Everyone: Read this review from page 61 onward - from this day on they HAD TO WRITE FICTION and not reviews!
https://www.americanradiohistory.com/Archive-HiFI-Stereo/80s/HiFi-Stereo-Review-1982-12.pdf
The deal with
SR was that you often had to read between the lines in their equipment reviews. Not infrequently they used weasel-words in their reviews--that is, not telling a lie, but maybe not telling the whole truth, and nothing but the truth.
For instance in that issue, their NAD cassette review, we read:
When we taped interstation FM hiss (at about -20dB), the playback was indistinguishable from the original signal. We could not detect any differences in A/B comparisons between some CDs with maximum level peaks of 0dB and dubs made with Dolby C. One could hardly ask for more!
Well..., actually I think one could ask for more. At least one could ask, "Some CDs? What CDs are 'some' CDs? Was it by any chance an overly compressed and overly processed Rolling Stones recording?
This is not to say that their CD player investigation was lacking. It was done rigorously, and the findings of these controlled listening tests are since validated more times than is now necessary. The problem with
Stereo Review is that the reader back then, putting it all together, was left scratching his head. Wondering, "If there is no difference between a mid-line cassette deck and a CD, why should I bother with CD?" The answer is, if you're listening tastes run between FM hiss at -20dB levels, or if some CDs include Mick and the boys'
Some Girls, then probably there would be no sonic reason for you to switch.
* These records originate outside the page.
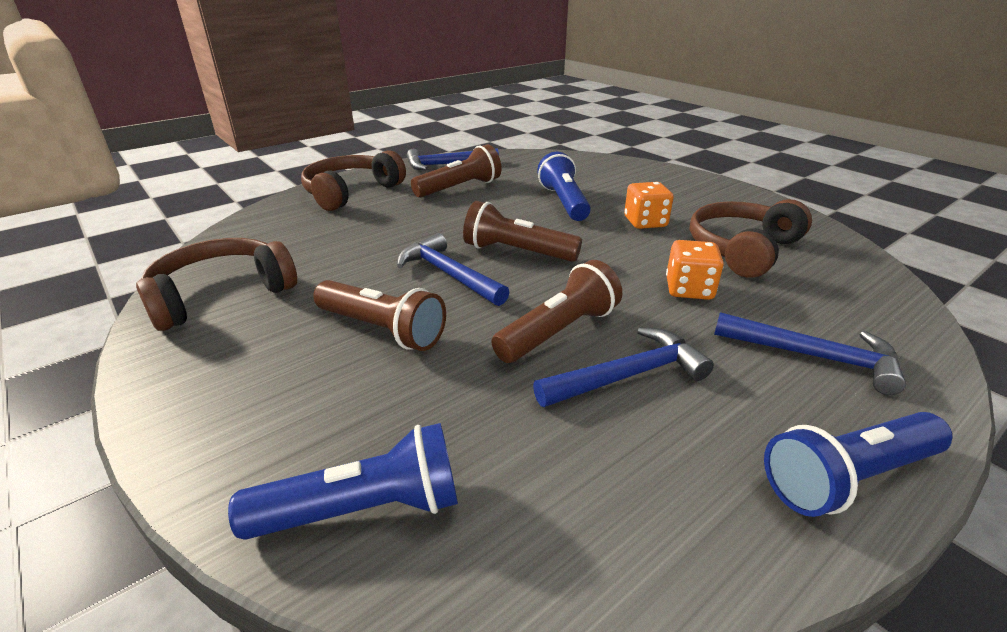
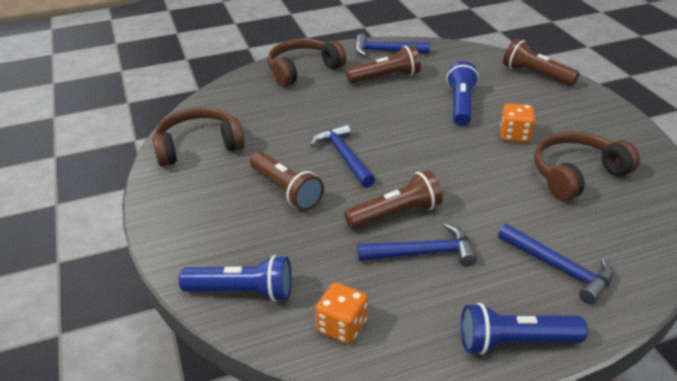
camera: 20 degrees right, 5 degrees up
brown flashlight [463,201,582,262] -> brown flashlight moved to [503,39,580,86]
orange dice [666,240,724,300] -> orange dice moved to [316,282,368,344]

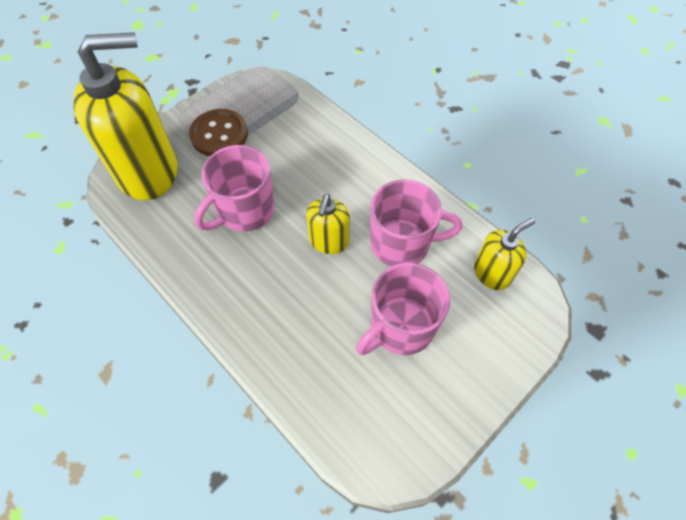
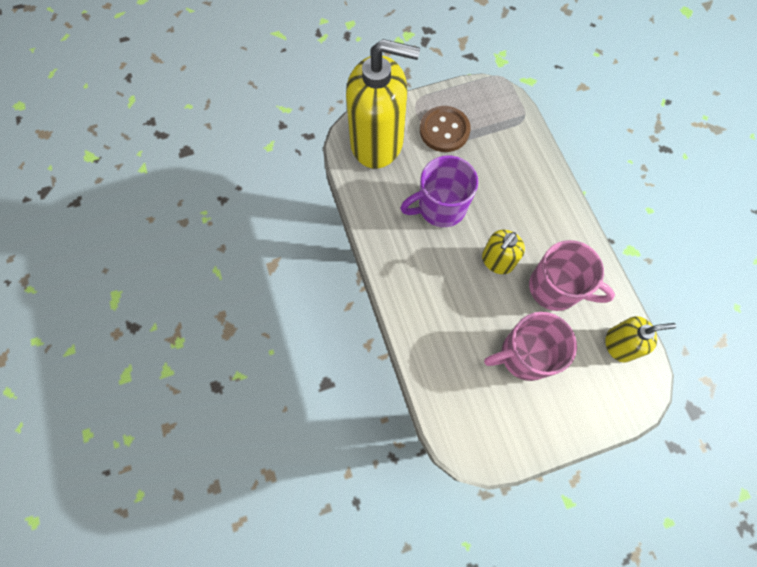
camera: 25 degrees right, 10 degrees up
pink mug [194,145,275,232] -> purple mug [400,156,478,227]

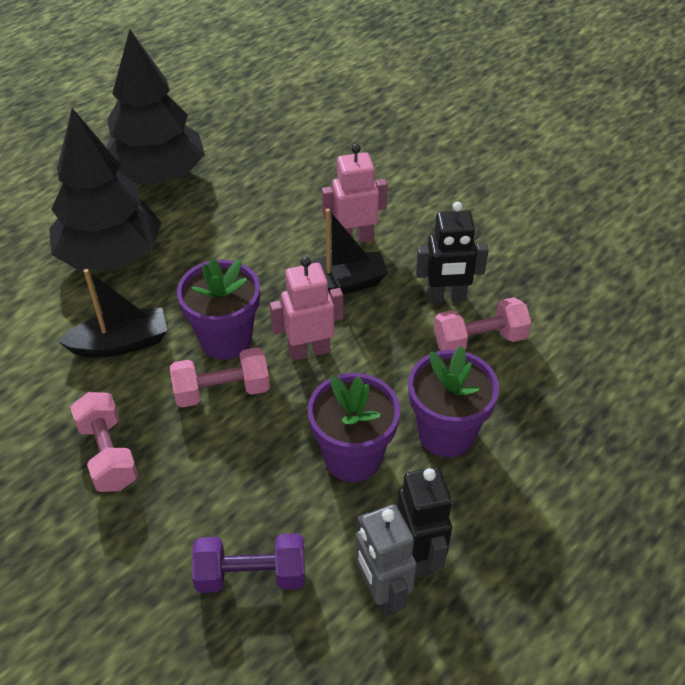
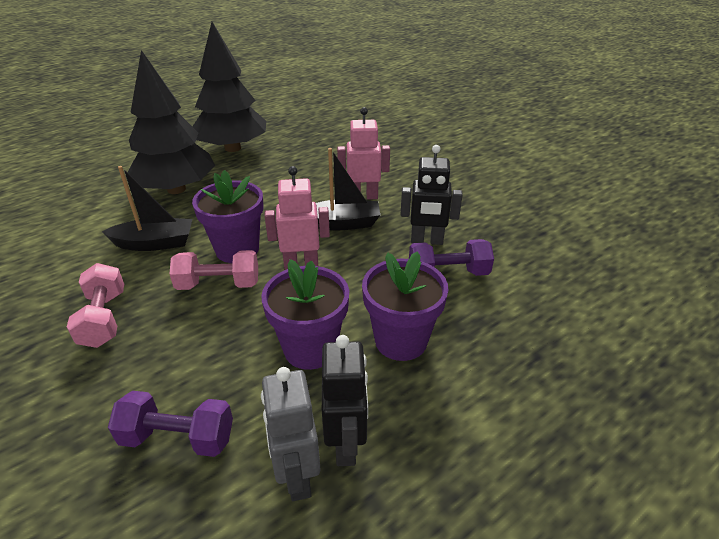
camera: 10 degrees right, 10 degrees down
pink dumbbell [434,297,532,350] -> purple dumbbell [409,239,494,276]

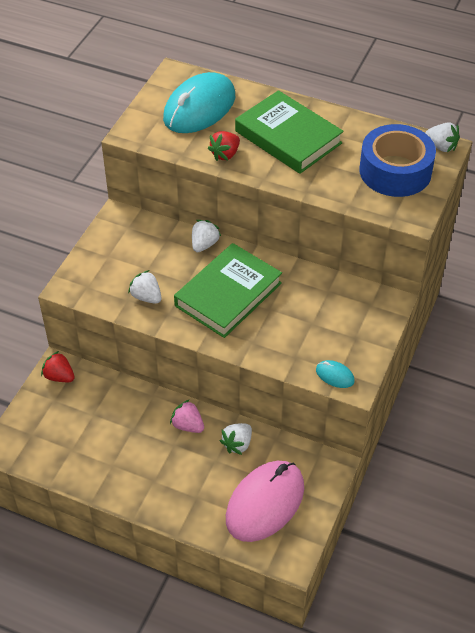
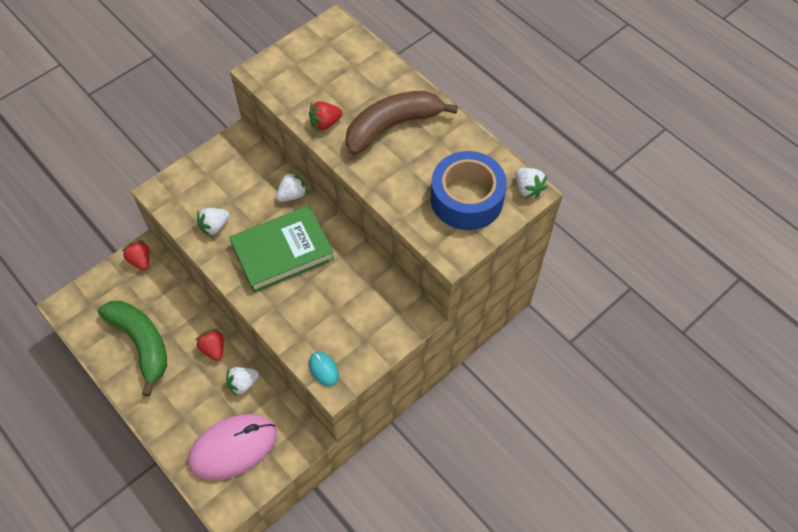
camera: 25 degrees right, 10 degrees up
white strawberry [128,270,162,304] -> white strawberry turned 105 degrees counterclockwise [197,208,230,237]
turquoise mouse [163,72,235,133] -> none
pink strawberry [170,399,204,433] -> red strawberry [196,329,224,361]
green book [235,90,344,174] -> brown banana [346,91,458,155]
none -> green banana [98,301,167,396]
As a result of this kind of copy, back then you'd hear people argue that if
Stereo Review editors couldn't hear the difference between a cassette and a CD, when almost anyone could (given the right source recordings), then why should anyone believe them when they wrote that all amps sound the same? It was not, technically, a fair argument to make against them, but
SR set themselves up for it by not being wholly forthcoming across the board.